*What you should do*.
The entries below contain pictures, which are to be left out; write out exactly, and only, the lines from the line with "মধ্যযুগীয় কায়দায় নির্যাতন-একুশে মিডিয়া" up to and including the line with "Идет набор в".

*Records excerpted from a collection*.
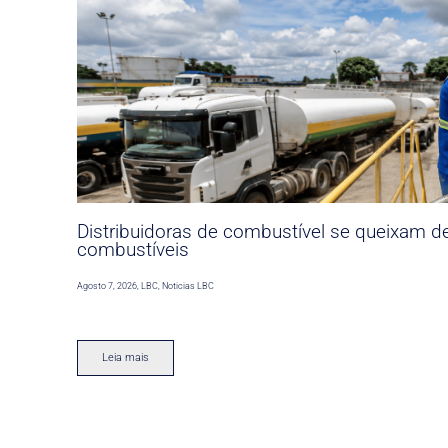
Distribuidoras de combustível se queixam d
combustíveis
Agosto 7, 2026
,
LBC
,
Noticias LBC
Leia mais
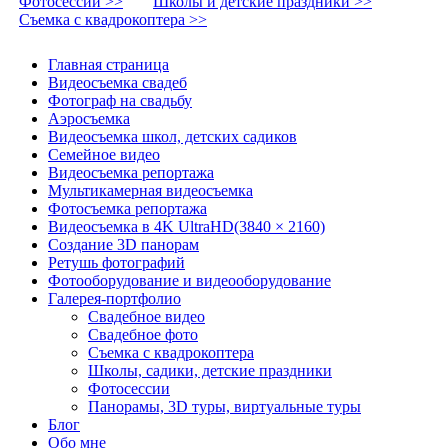
Фотосессии >>
Школы и детские праздники >>
Съемка с квадрокоптера >>
Главная страница
Видеосъемка свадеб
Фотограф на свадьбу
Аэросъемка
Видеосъемка школ, детских садиков
Семейное видео
Видеосъемка репортажа
Мультикамерная видеосъемка
Фотосъемка репортажа
Видеосъемка в 4K UltraHD(3840 × 2160)
Создание 3D панорам
Ретушь фотографий
Фотооборудование и видеооборудование
Галерея-портфолио
Свадебное видео
Свадебное фото
Съемка с квадрокоптера
Школы, садики, детские праздники
Фотосессии
Панорамы, 3D туры, виртуальные туры
Блог
Обо мне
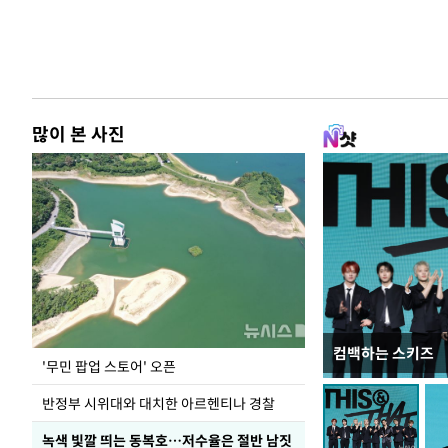
많이 본 사진
컴백하는 스키즈
지석천 뒤덮은 
'무민 팝업 스토어' 오픈
반정부 시위대와 대치한 아르헨티나 경찰
녹색 빛깔 띄는 동복호…저수율은 절반 남짓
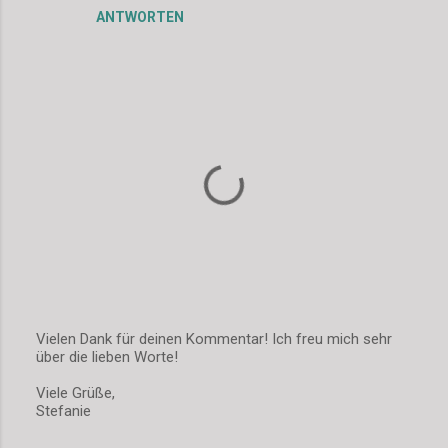
m
ANTWORTEN
m
e
n
t
a
r
e
Vielen Dank für deinen Kommentar! Ich freu mich sehr
über die lieben Worte!
K
o
Viele Grüße,
m
Stefanie
m
e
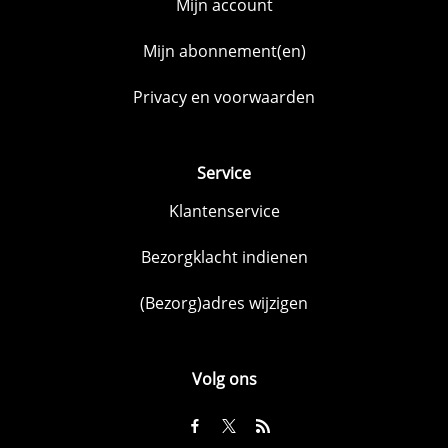
Mijn account
Mijn abonnement(en)
Privacy en voorwaarden
Service
Klantenservice
Bezorgklacht indienen
(Bezorg)adres wijzigen
Volg ons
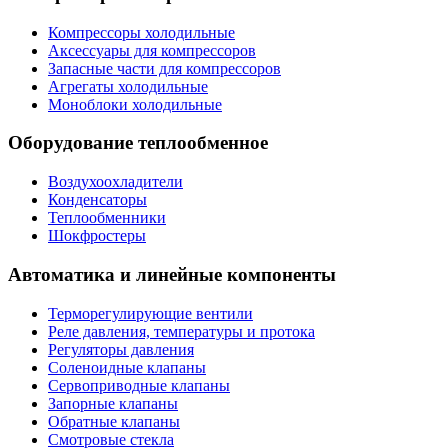
Компрессоры холодильные
Аксессуары для компрессоров
Запасные части для компрессоров
Агрегаты холодильные
Моноблоки холодильные
Оборудование теплообменное
Воздухоохладители
Конденсаторы
Теплообменники
Шокфростеры
Автоматика и линейные компоненты
Терморегулирующие вентили
Реле давления, температуры и протока
Регуляторы давления
Соленоидные клапаны
Сервоприводные клапаны
Запорные клапаны
Обратные клапаны
Смотровые стекла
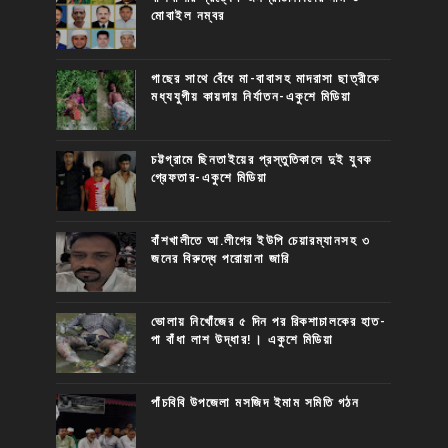
মোবাইল নম্বর
গাছের সাথে বেঁধে মা-বাবাসহ মাদরাসা ছাত্রীকে
মধ্যযুগীয় কায়দায় নির্যাতন-একুশে মিডিয়া
চট্টগ্রামে ছিনতাইয়ের প্রস্তুতিকালে দুই যুবক
গ্রেফতার-একুশে মিডিয়া
বাঁশখালীতে আ.লীগের ইউপি চেয়ারম্যানসহ ৩
জনের বিরুদ্ধে পরোয়ানা জারি
ভোলায় নিখোঁজের ৫ দিন পর রিকশাচালকের হাত-
পা বাঁধা লাশ উদ্ধার!। একুশে মিডিয়া
পাঁচবিবি উপজেলা মসজিদ ইমাম সমিতি গঠন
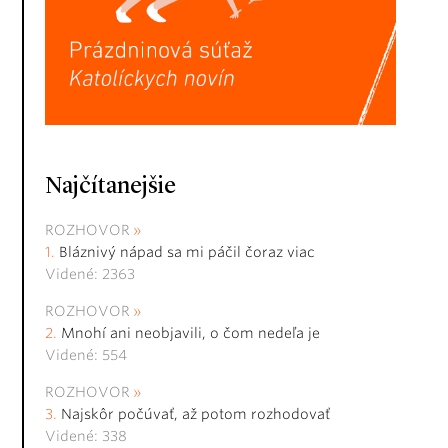
Najčítanejšie
ROZHOVOR
Bláznivý nápad sa mi páčil čoraz viac
Videné: 2363
ROZHOVOR
Mnohí ani neobjavili, o čom nedeľa je
Videné: 554
ROZHOVOR
Najskôr počúvať, až potom rozhodovať
Videné: 338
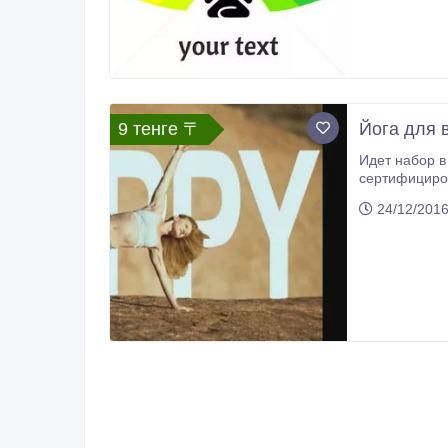
9 тенге 〒
Йога для 
Идет набор в группу для занятий йогой!!! Провожу индивидуальные и групповые занятия. Инструктор по йоге и психол
сертифицированный специалист, имею 3 высших обр
при работе с
24/12/201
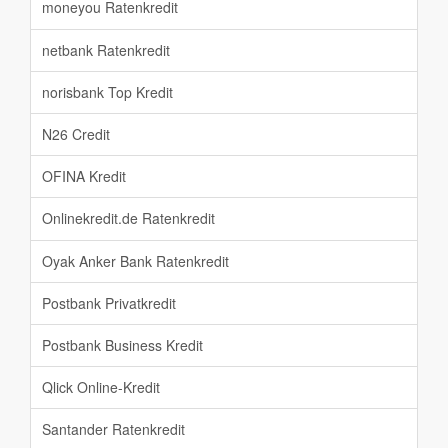
moneyou Ratenkredit
netbank Ratenkredit
norisbank Top Kredit
N26 Credit
OFINA Kredit
Onlinekredit.de Ratenkredit
Oyak Anker Bank Ratenkredit
Postbank Privatkredit
Postbank Business Kredit
Qlick Online-Kredit
Santander Ratenkredit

*Output of the task*.
মধ্যযুগীয় কায়দায় নির্যাতন-একুশে মিডিয়া
চট্টগ্রামে ছিনতাইয়ের প্রস্তুতিকালে দুই যুবক
গ্রেফতার-একুশে মিডিয়া
বাঁশখালীতে আ.লীগের ইউপি চেয়ারম্যানসহ ৩
জনের বিরুদ্ধে পরোয়ানা জারি
ভোলায় নিখোঁজের ৫ দিন পর রিকশাচালকের হাত-
পা বাঁধা লাশ উদ্ধার!। একুশে মিডিয়া
পাঁচবিবি উপজেলা মসজিদ ইমাম সমিতি গঠন
Najčítanejšie
ROZHOVOR
Bláznivý nápad sa mi páčil čoraz viac
Videné: 2363
ROZHOVOR
Mnohí ani neobjavili, o čom nedeľa je
Videné: 554
ROZHOVOR
Najskôr počúvať, až potom rozhodovať
Videné: 338
9 тенге 〒
Йога для 
Идет набор в группу для занятий йогой!!! Провожу индивидуальные и групповые занятия. Инструктор по йоге и психол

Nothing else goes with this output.